Take the material below from its first line through the line containing "<td>7.0</td>" and, please, write those lines again exactly.
____ SOURCE RECORDS
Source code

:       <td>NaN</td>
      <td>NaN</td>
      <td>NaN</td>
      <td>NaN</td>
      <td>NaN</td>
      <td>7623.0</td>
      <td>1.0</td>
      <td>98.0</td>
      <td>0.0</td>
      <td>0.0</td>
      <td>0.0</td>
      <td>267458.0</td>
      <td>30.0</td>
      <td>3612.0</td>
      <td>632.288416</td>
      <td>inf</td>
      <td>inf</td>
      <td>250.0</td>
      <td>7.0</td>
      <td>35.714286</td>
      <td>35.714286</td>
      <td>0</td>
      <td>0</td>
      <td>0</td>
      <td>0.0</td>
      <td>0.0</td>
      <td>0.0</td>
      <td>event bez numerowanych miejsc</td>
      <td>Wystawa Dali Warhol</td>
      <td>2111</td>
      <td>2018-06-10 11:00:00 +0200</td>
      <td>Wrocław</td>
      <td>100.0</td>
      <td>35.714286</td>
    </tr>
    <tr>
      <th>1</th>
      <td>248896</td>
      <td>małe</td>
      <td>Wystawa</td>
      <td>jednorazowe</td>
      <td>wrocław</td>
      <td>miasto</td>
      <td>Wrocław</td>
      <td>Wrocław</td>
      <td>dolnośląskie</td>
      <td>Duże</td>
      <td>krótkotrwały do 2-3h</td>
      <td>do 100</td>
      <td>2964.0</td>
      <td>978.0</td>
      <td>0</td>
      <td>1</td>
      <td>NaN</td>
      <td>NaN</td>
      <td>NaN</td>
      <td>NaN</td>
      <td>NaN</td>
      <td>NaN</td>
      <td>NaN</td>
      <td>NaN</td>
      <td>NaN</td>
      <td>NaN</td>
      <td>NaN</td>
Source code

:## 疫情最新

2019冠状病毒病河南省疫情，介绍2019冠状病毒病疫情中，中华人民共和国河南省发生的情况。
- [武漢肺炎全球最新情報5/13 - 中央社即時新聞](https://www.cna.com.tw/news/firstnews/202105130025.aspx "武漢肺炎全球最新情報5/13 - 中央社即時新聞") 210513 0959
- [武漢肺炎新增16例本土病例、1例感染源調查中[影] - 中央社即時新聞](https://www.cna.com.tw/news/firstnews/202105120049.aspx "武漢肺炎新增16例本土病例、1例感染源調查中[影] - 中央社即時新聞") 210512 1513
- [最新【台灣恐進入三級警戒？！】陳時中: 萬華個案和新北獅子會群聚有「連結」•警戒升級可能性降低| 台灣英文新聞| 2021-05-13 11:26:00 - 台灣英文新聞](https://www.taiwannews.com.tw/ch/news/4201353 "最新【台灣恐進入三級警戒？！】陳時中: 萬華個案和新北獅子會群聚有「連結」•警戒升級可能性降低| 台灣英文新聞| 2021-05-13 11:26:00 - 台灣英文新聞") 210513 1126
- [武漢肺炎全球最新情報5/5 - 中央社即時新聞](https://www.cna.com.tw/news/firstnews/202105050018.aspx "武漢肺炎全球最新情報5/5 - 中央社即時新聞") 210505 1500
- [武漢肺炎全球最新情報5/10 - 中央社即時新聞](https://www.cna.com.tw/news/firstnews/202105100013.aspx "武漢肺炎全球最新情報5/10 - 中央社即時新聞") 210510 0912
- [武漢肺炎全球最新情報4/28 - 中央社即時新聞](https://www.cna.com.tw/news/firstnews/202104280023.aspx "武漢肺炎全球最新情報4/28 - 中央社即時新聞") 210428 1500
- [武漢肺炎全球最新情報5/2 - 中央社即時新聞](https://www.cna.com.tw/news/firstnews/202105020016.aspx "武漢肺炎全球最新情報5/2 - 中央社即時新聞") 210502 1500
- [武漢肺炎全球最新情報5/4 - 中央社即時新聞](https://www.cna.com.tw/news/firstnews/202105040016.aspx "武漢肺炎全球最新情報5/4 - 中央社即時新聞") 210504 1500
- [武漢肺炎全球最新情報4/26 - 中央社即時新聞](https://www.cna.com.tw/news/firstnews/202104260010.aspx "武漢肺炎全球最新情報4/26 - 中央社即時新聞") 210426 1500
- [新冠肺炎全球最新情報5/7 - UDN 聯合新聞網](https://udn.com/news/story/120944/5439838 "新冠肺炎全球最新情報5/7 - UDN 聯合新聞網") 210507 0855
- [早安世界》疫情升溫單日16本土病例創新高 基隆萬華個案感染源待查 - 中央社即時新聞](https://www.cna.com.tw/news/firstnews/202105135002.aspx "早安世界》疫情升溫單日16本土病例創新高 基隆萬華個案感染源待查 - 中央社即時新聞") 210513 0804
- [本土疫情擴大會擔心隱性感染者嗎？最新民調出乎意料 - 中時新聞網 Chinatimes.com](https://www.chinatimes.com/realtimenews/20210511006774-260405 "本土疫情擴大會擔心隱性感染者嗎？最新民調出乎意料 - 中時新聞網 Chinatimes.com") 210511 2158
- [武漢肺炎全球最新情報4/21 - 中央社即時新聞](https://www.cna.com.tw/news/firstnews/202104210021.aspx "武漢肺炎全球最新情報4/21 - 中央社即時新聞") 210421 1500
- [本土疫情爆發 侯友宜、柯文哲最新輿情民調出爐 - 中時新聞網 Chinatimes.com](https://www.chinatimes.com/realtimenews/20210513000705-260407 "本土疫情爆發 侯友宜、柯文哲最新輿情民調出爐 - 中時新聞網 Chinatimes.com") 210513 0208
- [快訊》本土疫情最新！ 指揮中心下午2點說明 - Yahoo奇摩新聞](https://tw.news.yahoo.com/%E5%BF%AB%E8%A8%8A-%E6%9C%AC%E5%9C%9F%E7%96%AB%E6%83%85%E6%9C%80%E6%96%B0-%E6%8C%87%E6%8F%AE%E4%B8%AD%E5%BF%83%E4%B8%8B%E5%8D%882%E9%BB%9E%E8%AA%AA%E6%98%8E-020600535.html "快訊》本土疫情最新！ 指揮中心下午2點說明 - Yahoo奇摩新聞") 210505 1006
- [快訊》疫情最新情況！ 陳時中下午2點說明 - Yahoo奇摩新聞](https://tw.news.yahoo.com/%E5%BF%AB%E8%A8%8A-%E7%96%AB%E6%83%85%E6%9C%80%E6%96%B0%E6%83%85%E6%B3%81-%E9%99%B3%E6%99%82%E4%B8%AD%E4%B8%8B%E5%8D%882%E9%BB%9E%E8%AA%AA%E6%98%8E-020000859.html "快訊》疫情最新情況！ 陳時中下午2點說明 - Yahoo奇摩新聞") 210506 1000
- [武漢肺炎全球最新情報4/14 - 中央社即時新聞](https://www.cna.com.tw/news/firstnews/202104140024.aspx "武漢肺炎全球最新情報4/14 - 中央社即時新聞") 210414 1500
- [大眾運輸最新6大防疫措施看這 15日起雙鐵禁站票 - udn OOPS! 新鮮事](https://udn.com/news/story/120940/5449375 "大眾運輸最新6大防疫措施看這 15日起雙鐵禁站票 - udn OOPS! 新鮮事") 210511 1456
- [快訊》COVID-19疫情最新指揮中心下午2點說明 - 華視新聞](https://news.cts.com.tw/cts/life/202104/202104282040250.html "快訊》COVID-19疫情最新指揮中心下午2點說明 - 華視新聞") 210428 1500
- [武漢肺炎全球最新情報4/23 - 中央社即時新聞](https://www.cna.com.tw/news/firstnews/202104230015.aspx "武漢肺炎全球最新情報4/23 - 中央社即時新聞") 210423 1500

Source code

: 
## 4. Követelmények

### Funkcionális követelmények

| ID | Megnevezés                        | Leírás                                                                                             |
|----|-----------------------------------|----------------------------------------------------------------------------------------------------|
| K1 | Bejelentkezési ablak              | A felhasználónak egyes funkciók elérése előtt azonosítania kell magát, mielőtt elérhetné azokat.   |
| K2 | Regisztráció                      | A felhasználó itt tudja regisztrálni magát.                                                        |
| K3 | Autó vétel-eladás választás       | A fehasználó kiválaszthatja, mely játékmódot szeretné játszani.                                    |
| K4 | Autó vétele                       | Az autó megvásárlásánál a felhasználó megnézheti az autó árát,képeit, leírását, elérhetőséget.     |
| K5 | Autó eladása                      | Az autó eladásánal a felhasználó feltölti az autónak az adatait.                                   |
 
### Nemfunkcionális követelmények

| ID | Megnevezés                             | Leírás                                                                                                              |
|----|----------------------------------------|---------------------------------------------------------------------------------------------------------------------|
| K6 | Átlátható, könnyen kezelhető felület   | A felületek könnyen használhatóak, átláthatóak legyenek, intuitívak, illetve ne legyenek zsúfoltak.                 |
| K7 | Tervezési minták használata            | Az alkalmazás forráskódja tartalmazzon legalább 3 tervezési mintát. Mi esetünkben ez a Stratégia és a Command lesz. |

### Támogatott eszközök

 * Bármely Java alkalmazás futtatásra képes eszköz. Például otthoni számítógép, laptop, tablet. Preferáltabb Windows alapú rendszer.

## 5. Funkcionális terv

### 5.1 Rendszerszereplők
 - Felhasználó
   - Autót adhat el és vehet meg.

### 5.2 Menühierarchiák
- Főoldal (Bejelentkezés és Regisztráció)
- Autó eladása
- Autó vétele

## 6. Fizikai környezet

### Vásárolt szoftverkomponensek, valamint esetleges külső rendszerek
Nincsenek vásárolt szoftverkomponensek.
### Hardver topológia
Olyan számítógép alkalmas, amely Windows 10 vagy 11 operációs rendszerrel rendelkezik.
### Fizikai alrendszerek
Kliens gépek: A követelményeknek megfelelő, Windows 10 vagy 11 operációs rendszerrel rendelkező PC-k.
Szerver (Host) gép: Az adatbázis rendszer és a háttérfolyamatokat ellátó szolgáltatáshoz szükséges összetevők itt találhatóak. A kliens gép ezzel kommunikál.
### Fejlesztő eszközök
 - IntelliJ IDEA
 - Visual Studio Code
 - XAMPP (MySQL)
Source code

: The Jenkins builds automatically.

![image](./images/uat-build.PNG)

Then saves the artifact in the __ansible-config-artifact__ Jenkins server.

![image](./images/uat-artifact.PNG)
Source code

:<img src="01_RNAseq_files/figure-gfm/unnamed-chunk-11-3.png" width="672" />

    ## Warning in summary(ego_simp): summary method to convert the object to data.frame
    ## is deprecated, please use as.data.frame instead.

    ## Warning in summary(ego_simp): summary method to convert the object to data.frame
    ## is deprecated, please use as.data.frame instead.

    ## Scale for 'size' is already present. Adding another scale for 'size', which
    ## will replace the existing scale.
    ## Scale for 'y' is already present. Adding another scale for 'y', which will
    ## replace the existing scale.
________
» **RESPONSE**
Source code

:       <td>NaN</td>
      <td>NaN</td>
      <td>NaN</td>
      <td>NaN</td>
      <td>NaN</td>
      <td>7623.0</td>
      <td>1.0</td>
      <td>98.0</td>
      <td>0.0</td>
      <td>0.0</td>
      <td>0.0</td>
      <td>267458.0</td>
      <td>30.0</td>
      <td>3612.0</td>
      <td>632.288416</td>
      <td>inf</td>
      <td>inf</td>
      <td>250.0</td>
      <td>7.0</td>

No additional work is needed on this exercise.